EUR/USD
The EUR/USD pair initially tried to rally during the course of the day on Thursday, but as you can see turned right back around for a bit of a shooting star. This is not a surprise to me, and I do believe that we continue to see quite a bit of bearish pressure on the Euro, due to all of the concerns with the European Union itself. Ultimately, I have looked at any rally in this market as an opportunity to sell, and the candle during the Thursday session certainly suggests that we may see some of the same going forward. I think if we can get below the 1.09 level, things get really ugly and we continue to grind our way lower for the longer term, with an ultimate target somewhere closer to the 1.05 level, or even possibly parity given enough time.
GBP/USD
The GBP/USD pair initially fell during the day but it did bounce towards the end and it showed a little bit of resiliency. Ultimately though, I think that this is a market that Sibley needs to go sideways for a while as we catch a breath after falling apart.
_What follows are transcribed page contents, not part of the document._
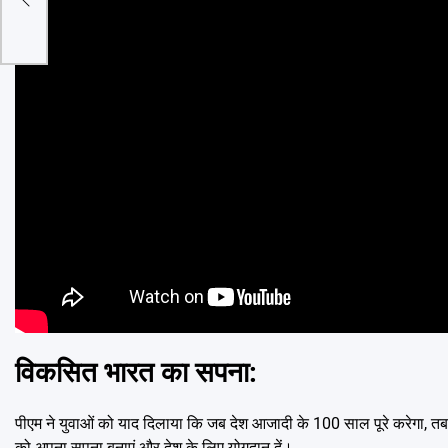
ोप
विकसित भारत का सपना:
पीएम ने युवाओं को याद दिलाया कि जब देश आजादी के 100 साल पूरे करेगा, तब वे 
को अपना सपना बनाएं और देश के लिए योगदान दें।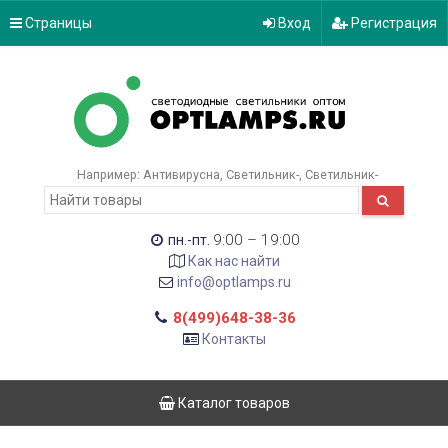
Страницы
Вход
Регистрация
Например:
Антивирусна
Светильник-
Светильник-
9:00 – 19:00
пн.-пт.
Как нас найти
info@optlamps.ru
8(499)648-38-36
Контакты
Каталог товаров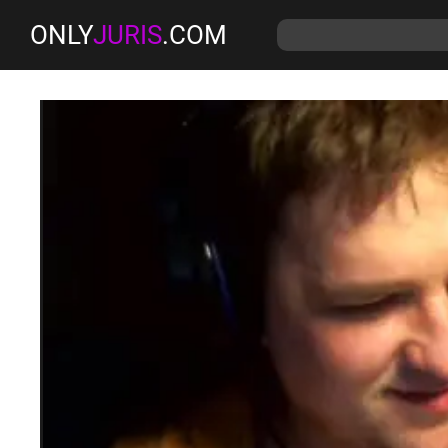
ONLY
JURIS
.COM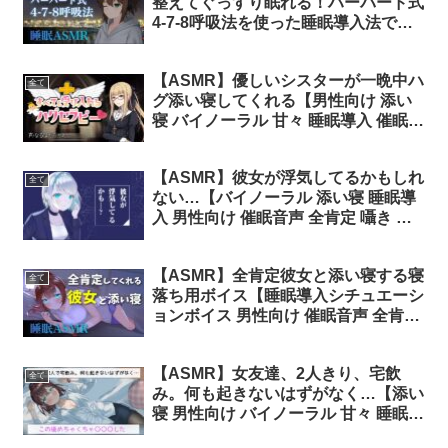
整えてぐっすり眠れる！ハーバード式
4-7-8呼吸法を使った睡眠導入法で寝
かしつけ実践【ASMR 催眠音声 マイ
ンドフルネス】
【ASMR】優しいシスターが一晩中ハ
全て
グ添い寝してくれる【男性向け 添い
寝 バイノーラル 甘々 睡眠導入 催眠音
声 囁き 寝息】
【ASMR】彼女が浮気してるかもしれ
全て
ない…【バイノーラル 添い寝 睡眠導
入 男性向け 催眠音声 全肯定 囁き 寝
息】 #さとりちゃん
【ASMR】全肯定彼女と添い寝する寝
全て
落ち用ボイス【睡眠導入シチュエーシ
ョンボイス 男性向け 催眠音声 全肯定
自己肯定感 囁き 寝息】
【ASMR】女友達、2人きり、宅飲
全て
み。何も起きないはずがなく…【添い
寝 男性向け バイノーラル 甘々 睡眠導
入 催眠音声 囁き 寝息】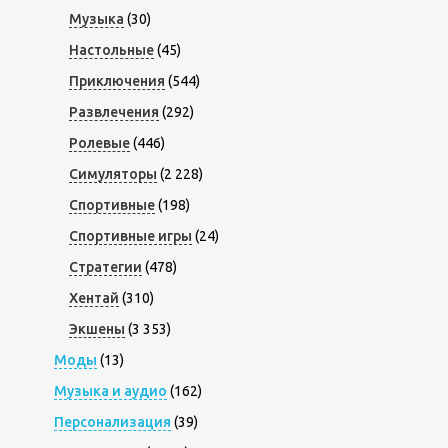
Музыка
(30)
Настольные
(45)
Приключения
(544)
Развлечения
(292)
Ролевые
(446)
Симуляторы
(2 228)
Спортивные
(198)
Спортивные игры
(24)
Стратегии
(478)
Хентай
(310)
Экшены
(3 353)
Моды
(13)
Музыка и аудио
(162)
Персонализация
(39)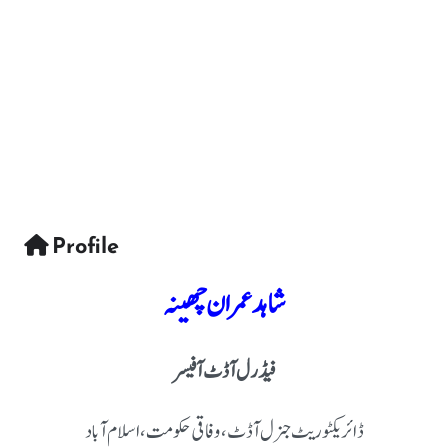
Profile
شاہد عمران چھینہ
فیڈرل آڈٹ آفیسر
ڈائریکٹوریٹ جنرل آڈٹ، وفاقی حکومت، اسلام آباد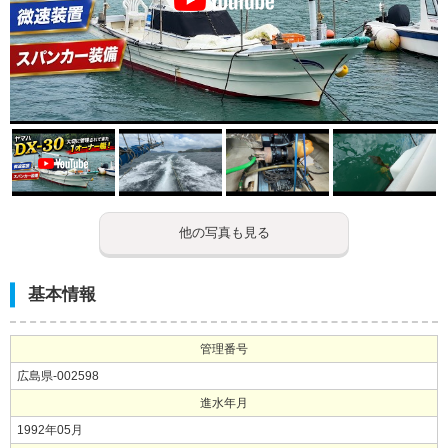
他の写真も見る
基本情報
管理番号
広島県-002598
進水年月
1992年05月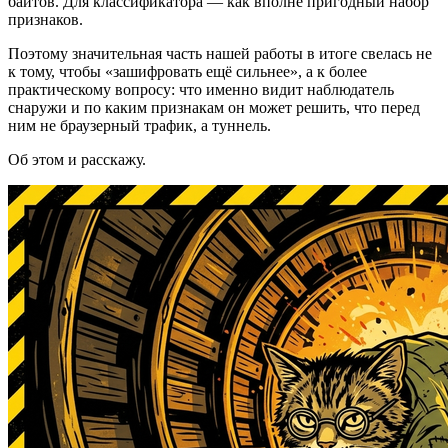
байтов. Для классификатора — как вполне пригодный набор
признаков.
Поэтому значительная часть нашей работы в итоге свелась не
к тому, чтобы «зашифровать ещё сильнее», а к более
практическому вопросу: что именно видит наблюдатель
снаружи и по каким признакам он может решить, что перед
ним не браузерный трафик, а туннель.
Об этом и расскажу.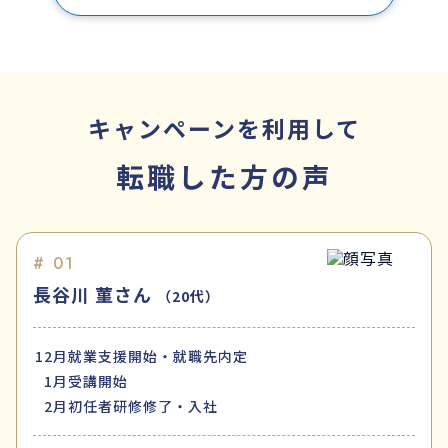
キャンペーンを利用して
転職した方の声
# 01
長谷川 菫さん
（20代）
12月
就業支援開始・就職先内定
1月
受講開始
2月
初任者研修修了・入社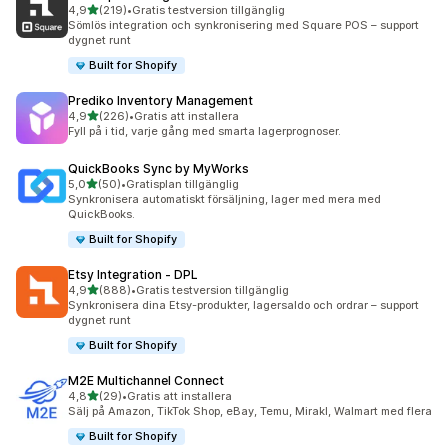
av 5 stjärnor
4,9
(219)
•
Gratis testversion tillgänglig
219 recensioner totalt
Sömlös integration och synkronisering med Square POS – support
dygnet runt
Built for Shopify
Prediko Inventory Management
av 5 stjärnor
4,9
(226)
•
Gratis att installera
226 recensioner totalt
Fyll på i tid, varje gång med smarta lagerprognoser.
QuickBooks Sync by MyWorks
av 5 stjärnor
5,0
(50)
•
Gratisplan tillgänglig
50 recensioner totalt
Synkronisera automatiskt försäljning, lager med mera med
QuickBooks.
Built for Shopify
Etsy Integration ‑ DPL
av 5 stjärnor
4,9
(888)
•
Gratis testversion tillgänglig
888 recensioner totalt
Synkronisera dina Etsy-produkter, lagersaldo och ordrar – support
dygnet runt
Built for Shopify
M2E Multichannel Connect
av 5 stjärnor
4,8
(29)
•
Gratis att installera
29 recensioner totalt
Sälj på Amazon, TikTok Shop, eBay, Temu, Mirakl, Walmart med flera
Built for Shopify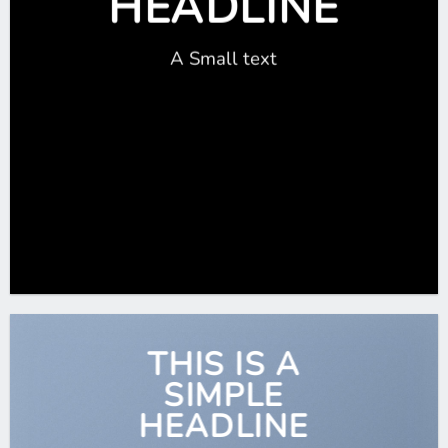
HEADLINE
A Small text
CLICK ME!
THIS IS A
SIMPLE
HEADLINE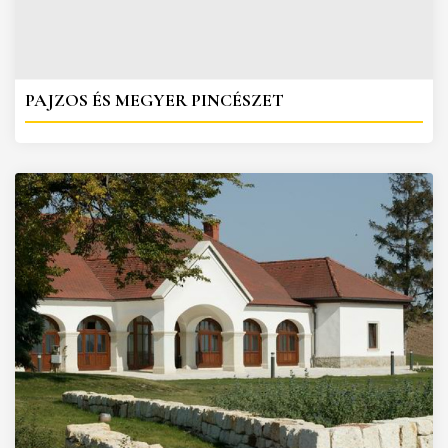
PAJZOS ÉS MEGYER PINCÉSZET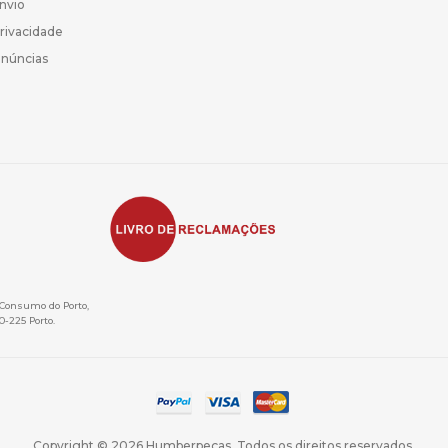
Envio
Privacidade
enúncias
e Consumo do Porto,
0-225 Porto.
Copyright © 2026 Humberpeças. Todos os direitos reservados.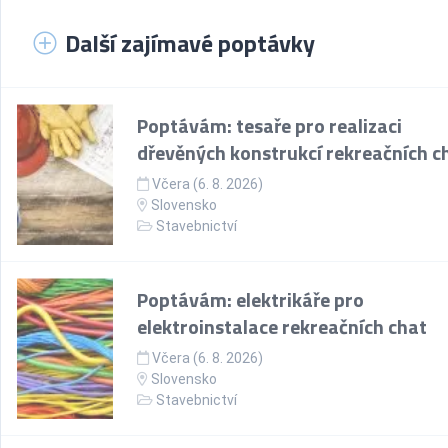
Další zajímavé poptávky
Poptávám: tesaře pro realizaci
dřevěných konstrukcí rekreačních c
Včera (6. 8. 2026)
Slovensko
Stavebnictví
Poptávám: elektrikáře pro
elektroinstalace rekreačních chat
Včera (6. 8. 2026)
Slovensko
Stavebnictví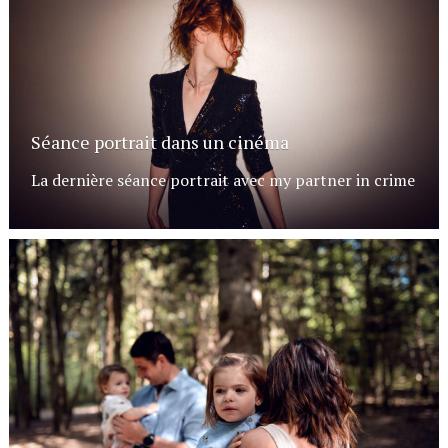
Séance portrait dans un cinéma
La dernière séance portrait avec my partner in crime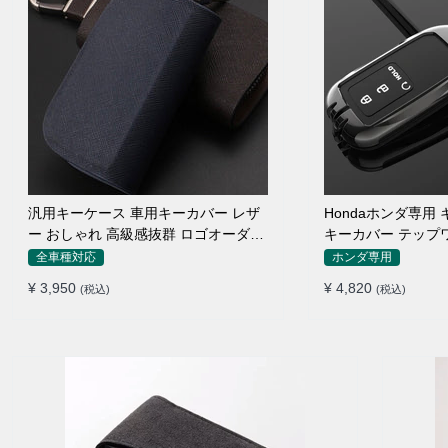
汎用キーケース 車用キーカバー レザ
Hondaホンダ専用
ー おしゃれ 高級感抜群 ロゴオーダー
キーカバー テップ
メイド
ェゼル グレイス 
全車種対応
ホンダ専用
ど 落下/傷防止 高級
¥ 3,950
¥ 4,820
(税込)
(税込)
金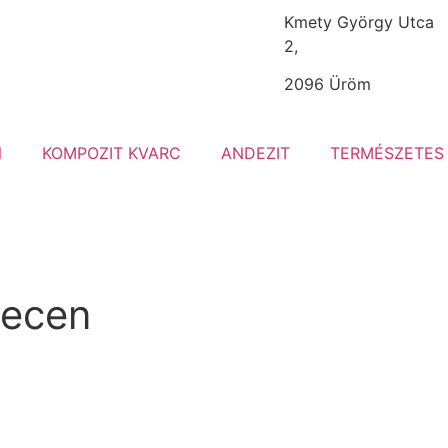
Kmety György Utca
2,
2096 Üröm
N
KOMPOZIT KVARC
ANDEZIT
TERMÉSZETES
recen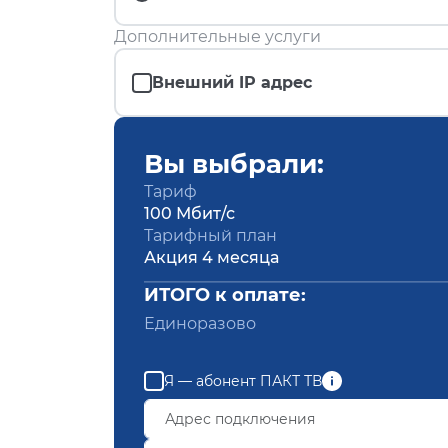
Дополнительные услуги
Внешний IP адрес
Вы выбрали:
Тариф
100 Мбит/с
Тарифный план
Акция 4 месяца
ИТОГО к оплате:
Единоразово
Я — абонент ПАКТ ТВ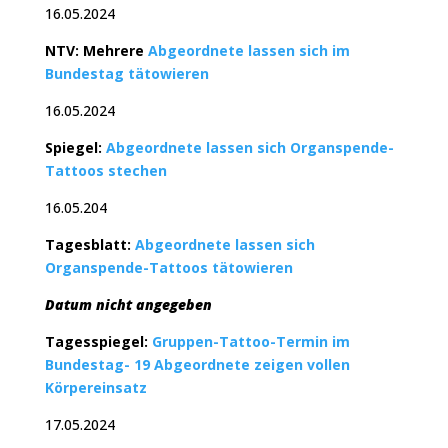
16.05.2024
NTV: Mehrere
Abgeordnete lassen sich im
Bundestag tätowieren
16.05.2024
Spiegel:
Abgeordnete lassen sich Organspende-
Tattoos stechen
16.05.204
Tagesblatt:
Abgeordnete lassen sich
Organspende-Tattoos tätowieren
Datum nicht angegeben
Tagesspiegel:
Gruppen-Tattoo-Termin im
Bundestag- 19 Abgeordnete zeigen vollen
Körpereinsatz
17.05.2024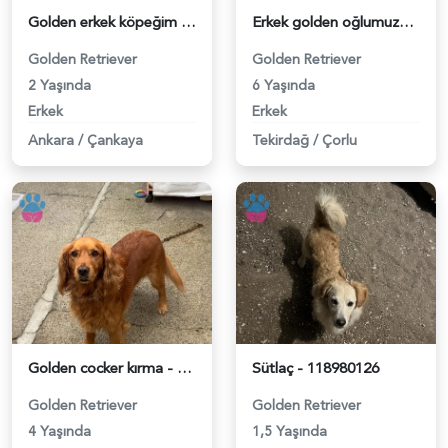
Golden erkek köpeğim - 118980563
Erkek golden oğlumuza eş arıyoruz - 118980436
Golden Retriever
Golden Retriever
2 Yaşında
6 Yaşında
Erkek
Erkek
Ankara
/
Çankaya
Tekirdağ
/
Çorlu
Golden cocker kırma - 118980338
Sütlaç - 118980126
Golden Retriever
Golden Retriever
4 Yaşında
1,5 Yaşında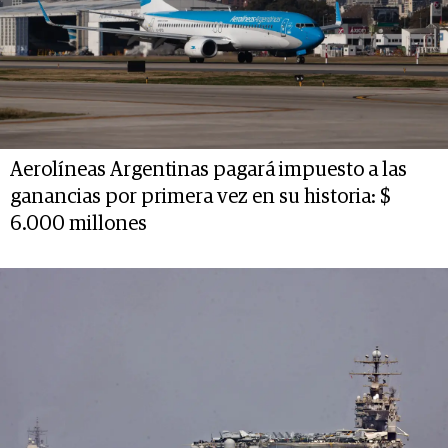
Aerolíneas Argentinas pagará impuesto a las
ganancias por primera vez en su historia: $
6.000 millones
Any rally at this point in time should be a selling opportunity on signs of exhaustion, and I believe that the 1.35 level above is a massively strong “ceiling.” Because of this, I believe that this market will selloff and finally break down, but it might take some time.
The 1.30 level below is supportive, but I think that support runs all the way down to the 1.28 level. If we break down below there we should see the market resource 1.25 handle, and that is my longer-term outlook. Because of this, I am “sell only” when it comes to the British pound but I recognize that I need to see rallies and show signs of exhaustion or breakdowns before we can actually do that.